- Feature on the film from Picture Show (22 February 1936)
- Directed by: Adrian Brunel
- Written by: John Paddy Carstairs Jack Marks Anthony Kimmins (play) Edwin Greenwood
- Produced by: Paul Soskin
- Starring: Jean Gillie Enid Stamp Taylor Romilly Lunge
- Cinematography: Ernest Palmer
- Edited by: Michael Hankinson
- Music by: Percival Mackey
- Production companies: British & Dominions Film Corporation
- Distributed by: United Artists Corporation
- Release date: September 1935;
- Running time: 72 minutes
- Country: United Kingdom
- Language: English

= While Parents Sleep (film) =

While Parents Sleep is a 1935 British comedy film directed by Adrian Brunel and starring Jean Gillie, Enid Stamp Taylor and Romilly Lunge. It was written by John Paddy Carstairs, Jack Marks and Edwin Greenwood, based on the 1932 play of the same name by Anthony Kimmins, which had been a popular success on the West End stage in the West End of London. It was produced by Transatlantic Film Corporation and British & Dominions Film Corporation.

==Plot==
Neville, the elder son of Colonel and Mrs. Hammond, is a Guards officer infatuated with Lady Cattering, the wife of his commanding officer. His younger brother Jerry is an irresponsible naval officer who recently met Bubbles, a shop-girl. They all gather for a dinner party at the Hammond family estate, where Lady Cattering takes pleasure in mocking the working-class Bubbles. The following night, Neville brings Lady Cattering to stay with his parents, but they are caught in a compromising situation by Jerry and Bubbles. Though Bubbles is given a perfect opportunity to get revenge on her tormentor, she declines. Moved by her grace, Neville finally sees through Lady Cattering's facade and realizes his own folly. Meanwhile, Bubbles’ heart of gold wins over her snobbish future mother-in-law.

==Cast==
- Jean Gillie as Bubbles Thompson
- Enid Stamp Taylor as Lady Cattering
- Romilly Lunge as Neville Hammond
- Mackenzie Ward as Jerry Hammond
- Athole Stewart as Colonel Hammond
- Ellis Jeffreys as Mrs. Hammond
- Davy Burnaby as Lord Cattering
- William Hartnell as George
- Wally Patch as taxi driver
- Ronald Shiner as the mechanic

==Reception==
The Monthly Film Bulletin wrote: "The development is episodic; many of the situations are amusing but irrelevant. The opening is slow, much time being taken up in showing the social standing of the Hammonds, the wildness of Jerry, and the commonness of Bubbles. The acting on the whole is competent and the team work effective."
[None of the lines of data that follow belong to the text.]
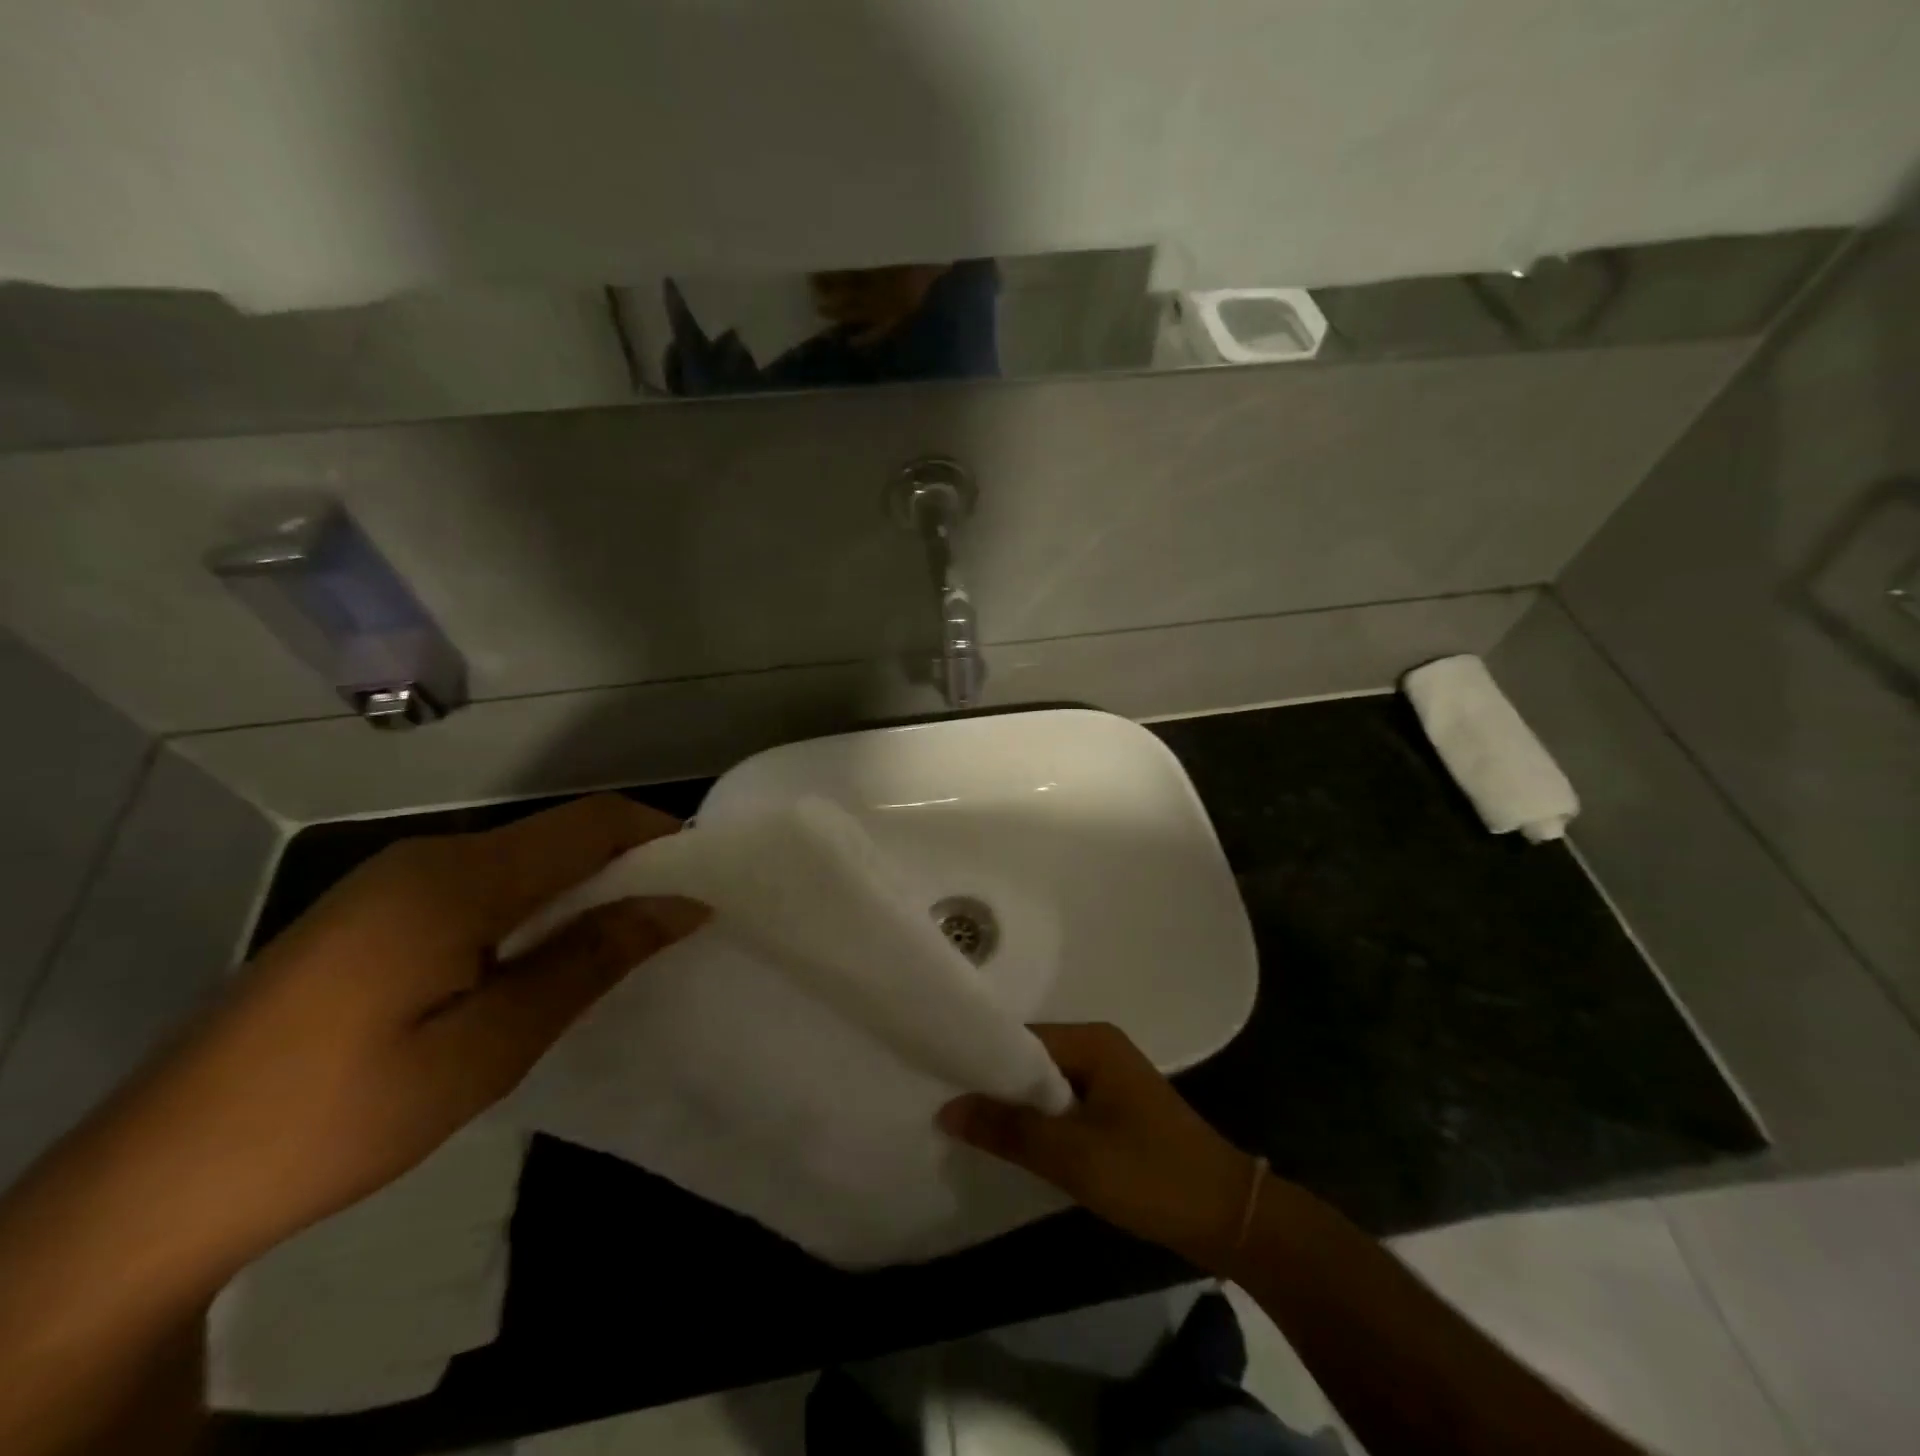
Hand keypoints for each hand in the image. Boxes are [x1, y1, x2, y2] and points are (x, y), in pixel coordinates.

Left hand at [73, 794, 706, 1277]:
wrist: (155, 1184)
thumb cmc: (342, 1113)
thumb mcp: (489, 1045)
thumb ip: (589, 960)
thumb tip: (681, 905)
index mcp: (458, 878)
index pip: (591, 822)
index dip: (660, 836)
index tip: (709, 880)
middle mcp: (428, 857)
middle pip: (559, 835)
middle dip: (628, 866)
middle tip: (675, 923)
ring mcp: (392, 883)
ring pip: (522, 861)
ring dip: (581, 890)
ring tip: (621, 945)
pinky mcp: (372, 914)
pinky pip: (482, 886)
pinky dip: (534, 907)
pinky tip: (540, 960)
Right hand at [938, 1023, 1257, 1270]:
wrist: (1228, 1217)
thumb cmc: (1150, 1174)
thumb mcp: (1073, 1155)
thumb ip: (1009, 1129)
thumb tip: (946, 1108)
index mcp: (1093, 1041)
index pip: (1021, 1038)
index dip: (981, 1059)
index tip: (939, 1079)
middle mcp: (1099, 1048)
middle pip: (1032, 1060)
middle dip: (996, 1086)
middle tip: (948, 1109)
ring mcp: (1110, 1080)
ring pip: (1047, 1086)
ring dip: (1017, 1109)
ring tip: (971, 1129)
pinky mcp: (1116, 1111)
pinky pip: (1065, 1106)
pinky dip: (1041, 1124)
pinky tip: (1016, 1146)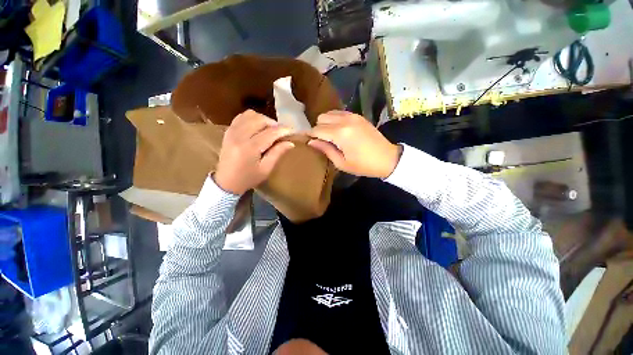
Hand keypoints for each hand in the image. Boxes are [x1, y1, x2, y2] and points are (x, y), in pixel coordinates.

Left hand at [214, 110, 294, 194]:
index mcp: (249, 148)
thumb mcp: (266, 169)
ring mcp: (231, 131)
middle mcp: (239, 136)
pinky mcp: (228, 131)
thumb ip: (277, 153)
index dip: (283, 130)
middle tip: (280, 132)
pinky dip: (252, 119)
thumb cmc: (248, 178)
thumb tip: (290, 143)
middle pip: (260, 120)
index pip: (270, 133)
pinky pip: (241, 117)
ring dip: (263, 120)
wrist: (226, 182)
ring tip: (269, 129)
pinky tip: (257, 127)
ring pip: (250, 115)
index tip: (292, 131)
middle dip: (273, 123)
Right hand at [308, 111, 400, 177]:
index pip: (317, 129)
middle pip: (321, 118)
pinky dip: (334, 119)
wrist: (387, 158)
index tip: (305, 139)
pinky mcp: (358, 116)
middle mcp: (345, 120)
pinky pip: (340, 112)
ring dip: (325, 122)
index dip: (309, 135)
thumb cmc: (363, 165)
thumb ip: (325, 150)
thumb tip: (311, 142)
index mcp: (340, 134)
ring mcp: (353, 116)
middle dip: (318, 128)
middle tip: (320, 140)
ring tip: (329, 135)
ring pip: (330, 113)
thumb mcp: (342, 163)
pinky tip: (338, 130)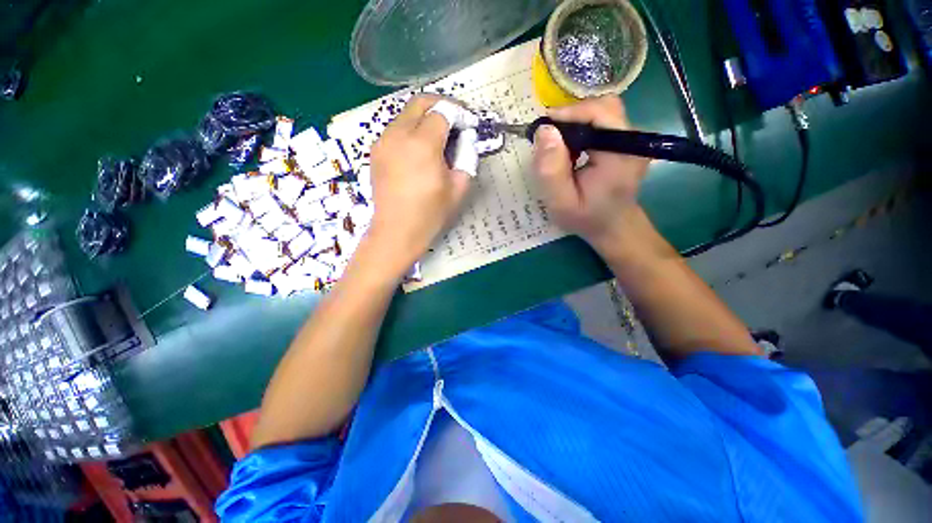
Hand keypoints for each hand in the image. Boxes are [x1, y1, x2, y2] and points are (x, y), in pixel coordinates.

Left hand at [365, 95, 472, 270]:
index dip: (459, 114)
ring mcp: (383, 141)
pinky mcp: (376, 151)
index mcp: (423, 144)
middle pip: (420, 102)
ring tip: (438, 138)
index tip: (469, 125)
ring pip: (406, 114)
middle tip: (456, 121)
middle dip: (442, 105)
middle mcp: (399, 134)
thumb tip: (465, 138)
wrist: (397, 231)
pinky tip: (419, 150)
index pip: (443, 111)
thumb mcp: (459, 187)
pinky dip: (411, 130)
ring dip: (425, 118)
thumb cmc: (431, 213)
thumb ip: (467, 156)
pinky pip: (396, 129)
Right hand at [531, 96, 650, 253]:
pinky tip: (571, 152)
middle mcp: (633, 139)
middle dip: (570, 119)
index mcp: (622, 151)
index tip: (542, 130)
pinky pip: (602, 123)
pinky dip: (582, 131)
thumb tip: (544, 132)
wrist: (613, 227)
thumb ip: (551, 170)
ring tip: (559, 149)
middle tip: (549, 142)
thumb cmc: (587, 218)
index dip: (567, 115)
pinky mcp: (626, 141)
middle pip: (601, 108)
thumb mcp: (562, 202)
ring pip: (601, 113)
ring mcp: (632, 139)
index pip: (598, 112)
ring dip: (575, 125)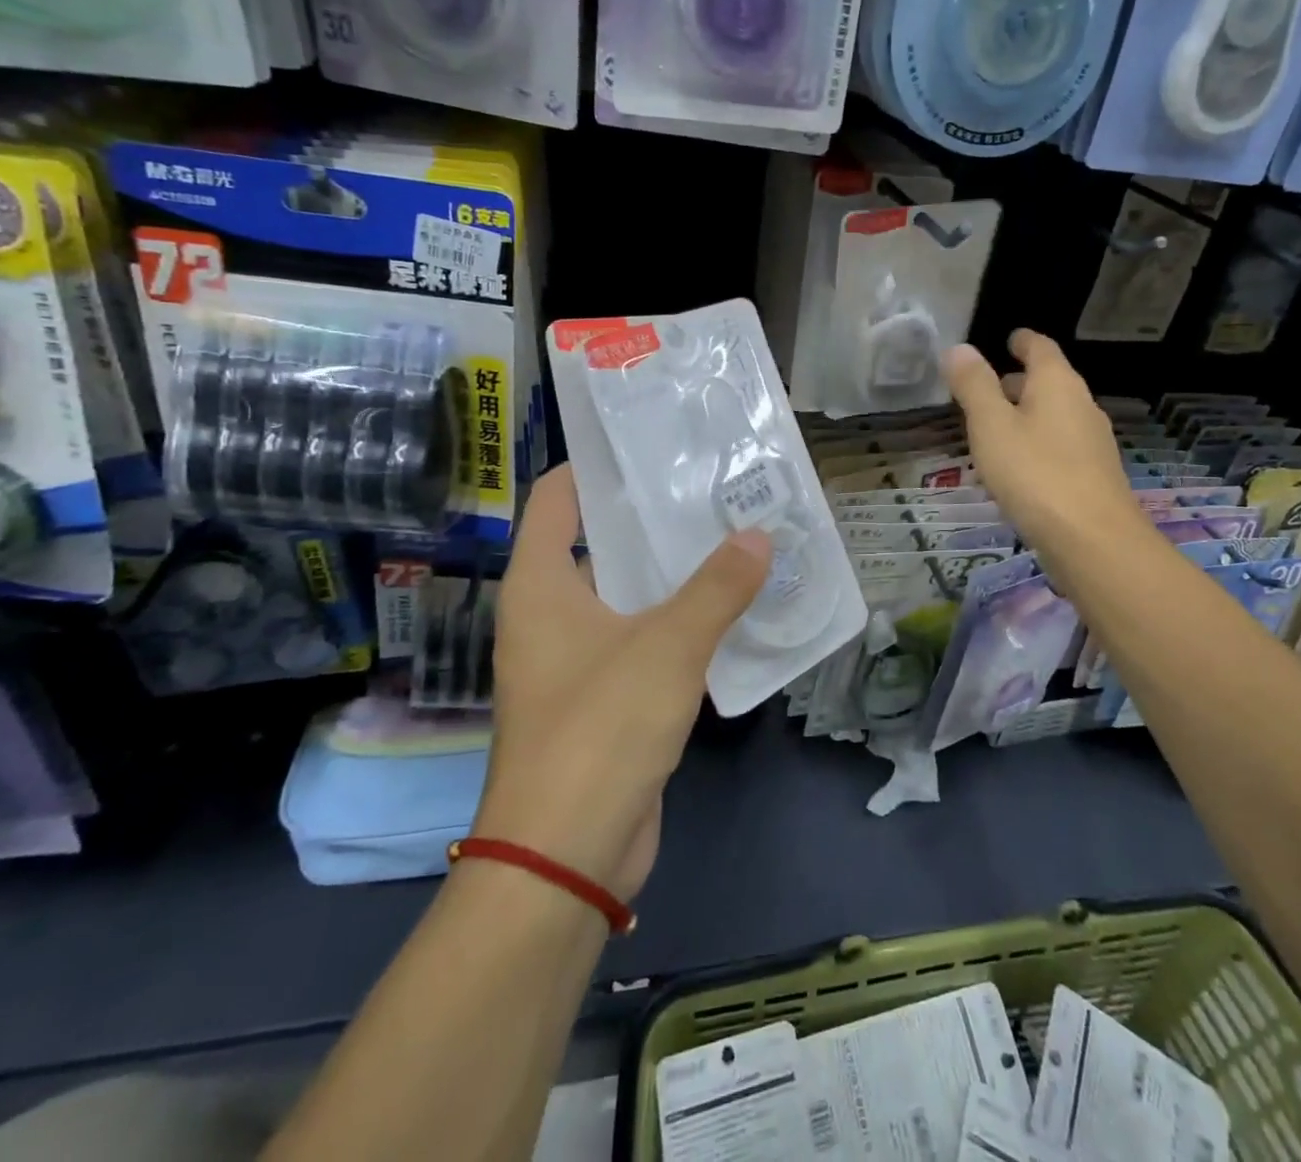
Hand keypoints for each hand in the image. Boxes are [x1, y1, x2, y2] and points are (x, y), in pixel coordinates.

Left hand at [475, 464, 769, 900]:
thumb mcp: (666, 647)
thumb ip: (717, 588)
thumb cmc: (600, 729)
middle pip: (599, 542)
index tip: (653, 444)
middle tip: (713, 487)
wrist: (565, 857)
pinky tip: (728, 607)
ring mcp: (576, 658)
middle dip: (652, 517)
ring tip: (732, 535)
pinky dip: (678, 620)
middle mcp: (550, 614)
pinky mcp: (604, 697)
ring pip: (627, 594)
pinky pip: (643, 639)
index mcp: (540, 585)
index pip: (558, 498)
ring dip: (673, 572)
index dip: (598, 466)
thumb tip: (759, 536)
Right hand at [943, 330, 1145, 578]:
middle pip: (1050, 382)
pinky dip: (1037, 443)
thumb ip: (974, 386)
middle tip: (989, 386)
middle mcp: (1081, 406)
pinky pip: (1060, 446)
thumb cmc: (1035, 474)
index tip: (1009, 338)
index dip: (1023, 341)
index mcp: (1058, 384)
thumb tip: (960, 348)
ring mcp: (1092, 442)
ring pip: (1055, 416)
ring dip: (1028, 415)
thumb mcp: (992, 426)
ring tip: (996, 427)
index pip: (1041, 348)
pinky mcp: (1093, 476)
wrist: (1093, 540)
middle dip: (1020, 381)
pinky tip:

The Daily Film Renter wrote: "Apart from the introduction of a few fairground and restaurant sequences, this picture is developed on the lines of a stage play throughout its length. The plot, basically slender, is rendered even more flimsy by its evident lack of cohesion. Interest is allowed to wander between two plot issues which, had they been deftly welded together, should have strengthened the story structure considerably. Uninspired direction is an additional disadvantage."

Picturegoer wrote: "If only the screen were as free as the stage to point a risque situation with spicy dialogue this film might have been a great deal more amusing. As it is, the producer has had to keep one eye on the Censor, leaving only one for the box-office; and the box-office must lose in consequence."

The Time Out Film Guide wrote: "With a couple of tatty sets and a bunch of unknown actors, [Brunel] produces a witty, sharply-paced, economical essay on class and manners in inter-war Britain."